▶ [WHAT TO DO]
- 1) Answer these three questions from the mapo tofu recipe below, one per line:
(a) What size should the tofu cubes be?
(b) What kind of peppercorn did the writer use in place of Sichuan peppercorn?
(c) What kind of shop did Jin Ma Po own?
- 2) Using the mapo tofu recipe below, list every ingredient that the ground pork is seasoned with before it is set aside.
- 3) Extend the mapo tofu recipe below, picking up right after its final sentence.

───── SOURCE EXTRACT ─────

Classic Mapo Tofu Recipe
This mapo tofu recipe will satisfy a spicy Sichuan province tofu dish craving. Ground pork and soft tofu cubes are seasoned with Chinese doubanjiang paste and Sichua peppercorn. It’s a signature Chinese tofu recipe that everyone should try.
Mapo Tofu (麻婆豆腐) is my first love in Chinese food. When I first heard of it a long time ago, I thought it was originated from Korea. Because the name “Mapo” sounded same as the name of the area in Seoul called Mapo-gu. LOL!!! I was just an innocent young girl who didn’t know much about Chinese food at the time.
Well, to clarify it, mapo tofu is not from Seoul. It is from the Sichuan province of China. I think there are several legends of how this delicious mapo tofu recipe is originated. But one thing that most agree is the person who created it first.
History of Mapo Tofu
People called her Jin Ma Po (陣麻婆); an old lady (Po) named Jin (as a last name) with pockmark (Ma) on her face. The legend told us that she was poor but a very kind cook. She owned an oil shop. When she became a widow, village people helped her out by bringing meats and tofu to her. She made delicious tofu dish by using the gift she got with her oil. She wanted to show her gratitude so she started to serve her tofu dish to the people. People who tasted it, loved it. The lady decided to open a restaurant with her tofu recipe and people called it Mapo Tofu ever since to remember her.
I have my beautiful block of tofu with me and I am so excited to make my way of mapo tofu. In fact, I get excited whenever I make any Chinese food.
The best texture of tofu in this recipe is not the super firm tofu nor the silken tofu. Slightly soft tofu will bring a better result. If you have Sichuan peppercorn, that would be the best choice. But I used black peppercorn instead because that’s what I had.
How to make Sichuan Mapo Tofu Recipe
Season ground pork Mix the pork with soy sauce, rice wine, garlic, and ginger in small bowl; set aside.
Cube your tofu. Cut into about 3/4-inch in size.
Boil the tofu before adding to the recipe. Why? It will help to firm up on the surface a bit so that they don’t break easily. You can skip this if you wish.
Make mapo tofu sauce. Mix doubanjiang paste with oyster sauce, garlic, and ginger.
Crack the peppercorn Use the side of your knife and crack the peppercorn. If you don’t have whole peppercorn, you can use peppercorn powder.
Make chili oil. Heat dried chilies and peppercorn in vegetable oil. Want to add more heat? You can also use a storebought chili oil or sprinkle some Korean chili flakes. That will make this dish extra spicy!
Add green onion. This will give a nice onion-y fragrance.
Stir-fry pork. Add pork and stir-fry until pork is no longer in pink.
Add mapo tofu sauce. Stir well
Add the tofu and chicken stock. Stir-fry tofu cubes in the sauce for 1 minute. Pour some chicken stock. Bring to boil and cook in med-low heat for 3 minutes.
Thicken the sauce. Mix cornstarch with some water and pour in the skillet. This will thicken the sauce nicely. You can drizzle a little bit of sesame oil at the end but that is optional. (I prefer not to)

───── PROVIDED INFORMATION ─────

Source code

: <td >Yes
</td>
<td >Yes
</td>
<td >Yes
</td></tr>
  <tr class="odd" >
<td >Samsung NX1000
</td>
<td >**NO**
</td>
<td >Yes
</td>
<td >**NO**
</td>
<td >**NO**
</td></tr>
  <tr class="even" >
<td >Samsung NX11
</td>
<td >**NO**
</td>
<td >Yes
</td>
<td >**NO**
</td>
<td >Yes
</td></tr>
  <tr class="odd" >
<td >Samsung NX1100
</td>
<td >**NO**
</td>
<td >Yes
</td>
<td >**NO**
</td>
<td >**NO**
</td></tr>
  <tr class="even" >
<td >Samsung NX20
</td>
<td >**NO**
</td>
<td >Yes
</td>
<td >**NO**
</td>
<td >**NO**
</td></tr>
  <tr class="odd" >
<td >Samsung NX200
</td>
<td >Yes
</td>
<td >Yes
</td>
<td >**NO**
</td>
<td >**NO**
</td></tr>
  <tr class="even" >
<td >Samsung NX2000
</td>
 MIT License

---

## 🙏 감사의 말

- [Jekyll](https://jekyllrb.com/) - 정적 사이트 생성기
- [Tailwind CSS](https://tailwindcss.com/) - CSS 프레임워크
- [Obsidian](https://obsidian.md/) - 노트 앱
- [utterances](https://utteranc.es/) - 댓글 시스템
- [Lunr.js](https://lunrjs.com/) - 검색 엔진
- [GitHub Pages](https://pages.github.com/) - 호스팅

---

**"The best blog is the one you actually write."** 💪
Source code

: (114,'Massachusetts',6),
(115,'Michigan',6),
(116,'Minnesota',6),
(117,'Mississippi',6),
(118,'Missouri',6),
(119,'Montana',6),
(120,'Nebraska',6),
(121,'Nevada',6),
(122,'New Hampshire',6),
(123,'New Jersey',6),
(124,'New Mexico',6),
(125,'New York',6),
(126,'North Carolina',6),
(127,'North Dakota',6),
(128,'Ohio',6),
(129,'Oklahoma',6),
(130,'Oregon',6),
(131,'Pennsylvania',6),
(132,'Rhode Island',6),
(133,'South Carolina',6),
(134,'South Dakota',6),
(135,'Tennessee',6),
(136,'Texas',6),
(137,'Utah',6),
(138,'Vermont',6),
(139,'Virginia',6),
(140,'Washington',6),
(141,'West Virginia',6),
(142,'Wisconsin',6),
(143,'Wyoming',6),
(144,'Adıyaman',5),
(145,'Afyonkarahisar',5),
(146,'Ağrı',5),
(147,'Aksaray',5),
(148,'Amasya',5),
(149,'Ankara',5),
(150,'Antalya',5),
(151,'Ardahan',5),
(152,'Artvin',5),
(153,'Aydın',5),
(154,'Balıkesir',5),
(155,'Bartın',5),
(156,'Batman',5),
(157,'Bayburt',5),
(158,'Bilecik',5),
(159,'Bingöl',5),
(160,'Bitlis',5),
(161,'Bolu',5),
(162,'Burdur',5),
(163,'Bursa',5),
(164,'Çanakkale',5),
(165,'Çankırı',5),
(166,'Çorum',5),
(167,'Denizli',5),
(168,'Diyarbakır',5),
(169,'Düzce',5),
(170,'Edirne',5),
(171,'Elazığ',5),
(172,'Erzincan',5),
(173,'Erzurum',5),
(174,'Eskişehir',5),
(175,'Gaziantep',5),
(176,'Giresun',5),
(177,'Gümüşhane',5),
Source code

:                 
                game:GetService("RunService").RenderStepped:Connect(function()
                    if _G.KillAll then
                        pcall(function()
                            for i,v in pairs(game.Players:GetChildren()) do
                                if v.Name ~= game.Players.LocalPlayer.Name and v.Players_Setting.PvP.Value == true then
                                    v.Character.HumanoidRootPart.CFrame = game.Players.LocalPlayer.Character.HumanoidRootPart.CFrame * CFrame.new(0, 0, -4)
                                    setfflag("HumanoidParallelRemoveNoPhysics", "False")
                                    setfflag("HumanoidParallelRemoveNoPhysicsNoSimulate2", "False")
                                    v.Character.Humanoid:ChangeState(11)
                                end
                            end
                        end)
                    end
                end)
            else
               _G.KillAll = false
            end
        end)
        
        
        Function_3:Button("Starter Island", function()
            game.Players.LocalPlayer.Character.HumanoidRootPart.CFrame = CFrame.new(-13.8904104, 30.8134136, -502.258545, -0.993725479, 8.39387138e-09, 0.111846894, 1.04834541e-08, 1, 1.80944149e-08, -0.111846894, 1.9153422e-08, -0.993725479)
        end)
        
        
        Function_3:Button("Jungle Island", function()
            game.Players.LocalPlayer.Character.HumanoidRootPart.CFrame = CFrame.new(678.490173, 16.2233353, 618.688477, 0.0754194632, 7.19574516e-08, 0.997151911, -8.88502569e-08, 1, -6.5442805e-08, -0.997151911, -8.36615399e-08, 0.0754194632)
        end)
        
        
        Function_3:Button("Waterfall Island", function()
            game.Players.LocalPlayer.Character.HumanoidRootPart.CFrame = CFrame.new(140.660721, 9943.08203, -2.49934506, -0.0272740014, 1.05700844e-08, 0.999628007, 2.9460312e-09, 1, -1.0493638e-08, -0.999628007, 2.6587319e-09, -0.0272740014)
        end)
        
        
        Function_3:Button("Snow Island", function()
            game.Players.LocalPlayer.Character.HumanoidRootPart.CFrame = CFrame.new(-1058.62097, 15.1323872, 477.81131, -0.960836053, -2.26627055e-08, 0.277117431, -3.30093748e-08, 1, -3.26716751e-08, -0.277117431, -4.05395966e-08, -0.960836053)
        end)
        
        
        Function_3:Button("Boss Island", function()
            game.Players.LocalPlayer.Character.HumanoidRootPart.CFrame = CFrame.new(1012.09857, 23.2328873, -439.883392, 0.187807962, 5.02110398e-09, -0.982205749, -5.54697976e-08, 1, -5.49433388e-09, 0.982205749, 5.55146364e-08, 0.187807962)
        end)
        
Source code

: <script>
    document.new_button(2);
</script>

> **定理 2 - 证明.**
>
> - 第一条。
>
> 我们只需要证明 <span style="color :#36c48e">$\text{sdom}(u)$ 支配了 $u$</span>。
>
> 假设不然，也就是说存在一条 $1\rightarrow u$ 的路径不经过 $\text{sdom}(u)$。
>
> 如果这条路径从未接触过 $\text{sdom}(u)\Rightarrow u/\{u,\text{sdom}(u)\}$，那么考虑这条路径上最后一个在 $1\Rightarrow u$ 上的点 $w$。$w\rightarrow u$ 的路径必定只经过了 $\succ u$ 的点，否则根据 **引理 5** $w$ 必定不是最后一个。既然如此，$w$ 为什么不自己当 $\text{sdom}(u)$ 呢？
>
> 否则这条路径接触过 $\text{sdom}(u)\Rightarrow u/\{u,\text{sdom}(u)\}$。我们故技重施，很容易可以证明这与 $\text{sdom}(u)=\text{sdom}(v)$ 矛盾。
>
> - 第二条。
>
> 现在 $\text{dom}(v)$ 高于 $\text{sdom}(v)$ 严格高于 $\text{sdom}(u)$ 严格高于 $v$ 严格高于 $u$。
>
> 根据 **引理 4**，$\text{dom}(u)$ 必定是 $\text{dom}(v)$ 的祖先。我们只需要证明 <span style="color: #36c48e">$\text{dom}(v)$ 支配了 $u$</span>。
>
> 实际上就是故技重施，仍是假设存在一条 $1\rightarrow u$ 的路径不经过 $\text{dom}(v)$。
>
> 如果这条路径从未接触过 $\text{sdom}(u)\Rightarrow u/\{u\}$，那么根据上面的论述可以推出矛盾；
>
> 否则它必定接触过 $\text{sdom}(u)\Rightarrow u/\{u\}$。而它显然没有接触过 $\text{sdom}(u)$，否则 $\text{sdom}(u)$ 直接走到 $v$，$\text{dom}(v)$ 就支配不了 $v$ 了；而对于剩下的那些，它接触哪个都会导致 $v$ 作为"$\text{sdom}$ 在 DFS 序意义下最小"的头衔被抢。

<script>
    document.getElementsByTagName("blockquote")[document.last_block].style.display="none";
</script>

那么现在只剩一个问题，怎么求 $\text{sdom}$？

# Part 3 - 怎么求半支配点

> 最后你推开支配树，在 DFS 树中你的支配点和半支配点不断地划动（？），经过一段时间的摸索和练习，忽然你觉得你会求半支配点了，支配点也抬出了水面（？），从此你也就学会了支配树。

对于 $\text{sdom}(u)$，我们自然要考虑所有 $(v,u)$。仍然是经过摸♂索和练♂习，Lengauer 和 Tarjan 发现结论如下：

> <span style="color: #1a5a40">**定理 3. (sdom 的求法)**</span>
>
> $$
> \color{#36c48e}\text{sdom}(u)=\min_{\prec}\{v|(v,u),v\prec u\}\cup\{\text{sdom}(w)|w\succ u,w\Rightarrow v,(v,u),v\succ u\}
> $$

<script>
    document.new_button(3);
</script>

─────

▶ [OUTPUTS FOR THE TASKS]
- 1)
(a) About 3/4 inch.
(b) Black peppercorn.
(c) An oil shop.

- 2) Soy sauce, rice wine, garlic, ginger

- 3)
Wow~! I have to tell you that the dried chilies are spicier than fresh chilies. This doesn’t look like so evilly red, but there is a plenty of heat in the dish.
The doubanjiang paste flavors the tofu very nicely. No wonder mapo tofu, along with other Sichuan style dishes, is so popular in Korea.
As you can see, it is not so difficult to make at all. So next time if you get hold of a package of tofu, you better try out mapo tofu as long as you can take the heat.
Classic Mapo Tofu Recipe
- 1/2 lb minced pork
- 1 lb soft tofu (not silken), sliced into cubes
- 3 tablespoon vegetable oil or peanut oil
- 2 teaspoon Sichuan peppercorn or black peppercorn, crushed
- 4 dried chilies
- 1 tablespoon Korean chili flakes (gochugaru), optional
- 3 green onion, chopped
- 1 tablespoon sweet rice wine (mirim)
- 1 tablespoon soy sauce
- 1 tablespoon minced garlic
- 1 teaspoon minced ginger
- 2 tablespoon Sichuan chili bean paste (doubanjiang)
- 1 tablespoon oyster sauce
- 1 teaspoon sugar
- 1 1/2 cup chicken stock
- 1 tablespoon cornstarch
- 2 tablespoon water
- Combine pork with rice wine, soy sauce, and 1/2 tablespoon of garlic. Mix well and set aside.
- Boil a pot of water with a little bit of salt, and blanch the tofu cubes for 1-2 minutes. Drain and set aside; this is an optional step to firm up the surface of tofu so that they don’t break easily when stir-fried.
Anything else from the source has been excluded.